▸ **本文の抜粋**
まず始めにクロス集計を行うデータを準備します。ここでは例として、映画館にいた20代の男女10人に、以下の3つの質問を尋ねたという設定で、クロス集計をしていきます。

  • Q1:あなたの性別をお答えください。
  • Q2:映画館には、どのくらいの頻度で来ますか?
  • Q3:この中で好きな映画を教えてください。(複数回答可)

これらの回答データを、以下のようにエクセルで表形式にまとめます。集計は数字で行うので、後で見返したときのために、同じページに選択肢の内容を書いておきましょう。ここで重要なのは、単一回答と複数回答の集計方法の違いです。単一回答は1つの列に回答者が答えた選択肢の番号を記録します。複数回答は1人の回答が1つではないため、選択肢ごとに列を作り、その選択肢を回答者が選んでいたら「1」、選んでいなかったら「0」を記入します。

2. ピボットテーブルを作る

次にピボットテーブルを作ります。回答データ(上の表の赤枠で囲った部分)を選択し、「挿入」タブから「ピボットテーブル」を選択します。すると以下のようなウインドウが出てくるので、選択範囲が正しいかを確認し、どこのシートにピボットテーブルを作るかを選択して「OK」を押します。

3. 行、列、値を決める(単一回答)

ここからは、回答の種類ごとに分けて解説していきます。まずは単一回答のQ1とQ2をクロス集計する場合についてです。先ほど作成したピボットテーブルを選択すると、以下のようなウインドウが出てきます。ここで行と列にそれぞれの回答を、値にはどちらか1つの回答をドラッグします。行と列に入れる回答をどちらにしても結果は同じですが、回答数の少ない方(今回ならQ1)を行にした方が、グラフにしたとき見やすくなります。

デフォルトでは値の単位は「合計/Q2」となっていますが、回答は選択肢の数字で集計しているため、このままでは正しい結果が出ません。そこで、値に入れた回答(上の図の赤枠で囲まれた部分)をクリックし、「値フィールドの設定」を選択します。すると以下のようなウインドウが出るため、「値フィールドの集計」を「合計」から「個数」に変更します。

すると以下の図の上にあるような表が完成します。ただしこの状態ではどれがどの回答か分かり辛いため、それぞれの表記を数字から選択肢の言葉に書き換えて、下の表のようにしておきましょう。

4. グラフにする(単一回答)

次に表をグラフにしていきます。ピボットテーブルを選択したうえで、タスクバーの「ピボットテーブル分析」から「ピボットグラフ」を選択します。すると以下のようなウインドウが出てくるので、「横棒」から「積み上げ横棒」を選択します。いわゆる帯グラフと呼ばれる形になります。

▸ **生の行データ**
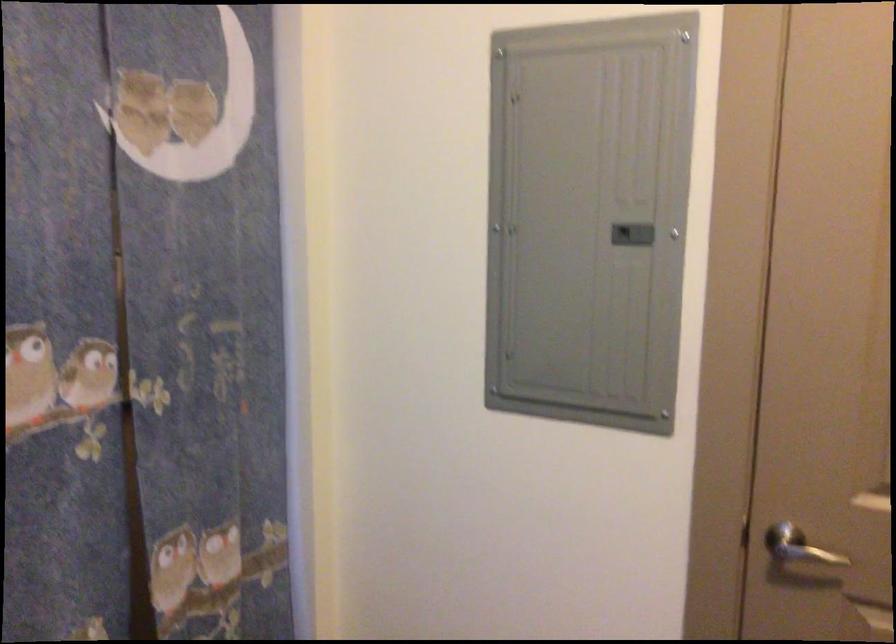
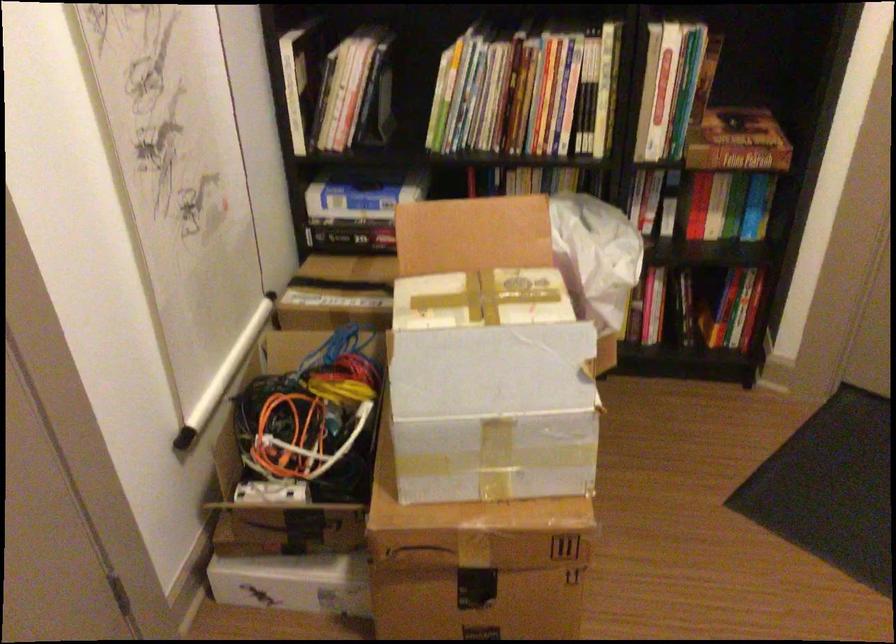
The images are taken continuously from a first-person perspective. In which direction is your viewpoint rotating?

The rotation direction of the camera is right-down.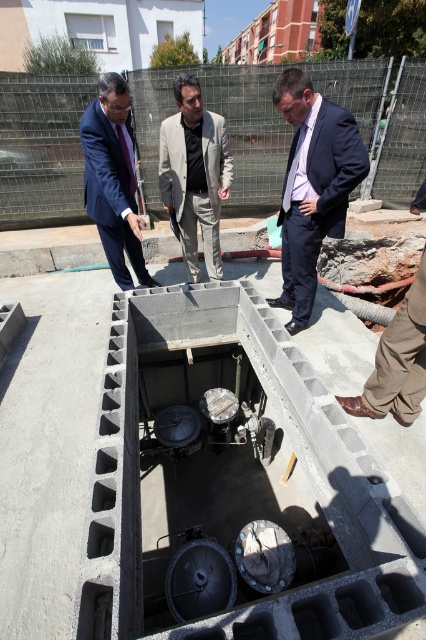
Is dark blue suit at center above dark blue suit at left?

No, dark blue suit at center is not above dark blue suit at left.

Based on the photo, can you confirm if dark blue suit at center is bigger than dark blue suit at left?

No, dark blue suit at center is not bigger than dark blue suit at left.

This screenshot has width=426, height=640. Describe the element at coordinates (313, 186) in the screenshot. I see `dark blue suit at center` at that location.

Where is `dark blue suit at center`? The height and width of the screenshot is (640, 426). dark blue suit at center is located at coordinates (313, 186).

Is light gray suit at center in front of dark blue suit at left?

That is False.

Who is more distant from viewer, (160,134) or (108,164)?

Point (160,134)

The image size is (426, 640). I want to click on light gray suit at center, so click(195, 173).

Describe the element at coordinates (313, 186) in the screenshot. This screenshot has width=426, height=640. I see `dark blue suit at center` at that location.

Can you confirm if dark blue suit at center is positioned below light gray suit at center?

Yes.

At what (x,y) coordinates should I click in order to perform the action: click on dark blue suit at center. Please return your answer as a coordinate pair (x, y). Looking at the image, I should click on (313, 186).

▸ **やること**
(1) クロス集計の解説文のうち、「3. 行、列、値を決める(単一回答)」で始まり「にしたとき見やすくなります。」で終わる部分を、「ピボットテーブル」を「集計表」に変えて書き直してください。
(2) クロス集計の解説文に出てくる番号付きの見出しを、すべて挙げてください。
(3) クロス集計の解説文の最後の文のあとから、続きを書いてください。

▸ **課題ごとの答え**
(1)
3. 行、列、値を決める(単一回答)

ここからは、回答の種類ごとに分けて解説していきます。まずは単一回答のQ1とQ2をクロス集計する場合についてです。先ほど作成した集計表を選択すると、以下のようなウインドウが出てきます。ここで行と列にそれぞれの回答を、値にはどちらか1つの回答をドラッグします。行と列に入れる回答をどちらにしても結果は同じですが、回答数の少ない方(今回ならQ1)を行にした方が、グラフにしたとき見やすくなります。

(2)
2. ピボットテーブルを作る
3. 行、列、値を決める(単一回答)
4. グラフにする(単一回答)

(3)
すると以下のようなグラフが出てきます。これによって、映画館に来る頻度が性別ごとにどう異なるかが分かりやすくなりました。

3′. 行、列、値を決める(複数回答)

複数回答を含む場合を、Q2とQ3のクロス集計を例に見ていきましょう。ピボットテーブルのウインドウで、単一回答を行に、複数回答の全ての選択肢を値にドラッグします。もし回答が両方とも複数だった場合は、行と値のどちらに入れても構いません。列には自動でΣ値が入るので、そのままの状態にしておきます。今回は単一回答とは異なり、0と1で集計しているため、集計方法はデフォルトの「合計」のままで問題ありません。

このように設定したうえで、各項目を書き換えたものが下の表になります。

4′. グラフにする(複数回答)

単一回答の時と同じ手順で、「ピボットグラフ」を選び、今度は「縦棒」から「積み上げ縦棒」を選択します。すると以下のようなグラフが出てきます。これで、映画館に来る頻度が異なると、好きな映画がどのように変わるかを見ることができます。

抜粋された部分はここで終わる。